Exercise data Start Marker

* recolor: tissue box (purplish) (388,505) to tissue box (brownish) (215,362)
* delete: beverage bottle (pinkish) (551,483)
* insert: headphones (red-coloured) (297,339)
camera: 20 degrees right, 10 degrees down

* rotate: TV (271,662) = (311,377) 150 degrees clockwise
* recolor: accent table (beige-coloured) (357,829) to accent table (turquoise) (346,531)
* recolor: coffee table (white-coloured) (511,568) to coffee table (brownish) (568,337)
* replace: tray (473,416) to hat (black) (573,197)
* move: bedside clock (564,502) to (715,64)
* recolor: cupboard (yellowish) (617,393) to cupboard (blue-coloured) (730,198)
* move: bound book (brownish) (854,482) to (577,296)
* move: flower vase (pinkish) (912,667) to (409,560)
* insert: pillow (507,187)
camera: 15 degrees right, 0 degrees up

Exercise data End Marker

| Exercise description |
In your reply, restate every entry exactly.

| Solved exercise |
* recolor: tissue box (purplish) (388,505) to tissue box (brownish) (215,362)
* delete: beverage bottle (pinkish) (551,483)
* insert: headphones (red-coloured) (297,339)
camera: 20 degrees right, 10 degrees down

* rotate: TV (271,662) = (311,377) 150 degrees clockwise
* recolor: accent table (beige-coloured) (357,829) to accent table (turquoise) (346,531)
* recolor: coffee table (white-coloured) (511,568) to coffee table (brownish) (568,337)
* replace: tray (473,416) to hat (black) (573,197)
* move: bedside clock (564,502) to (715,64)
* recolor: cupboard (yellowish) (617,393) to cupboard (blue-coloured) (730,198)
* move: bound book (brownish) (854,482) to (577,296)
* move: flower vase (pinkish) (912,667) to (409,560)
* insert: pillow (507,187)
camera: 15 degrees right, 0 degrees up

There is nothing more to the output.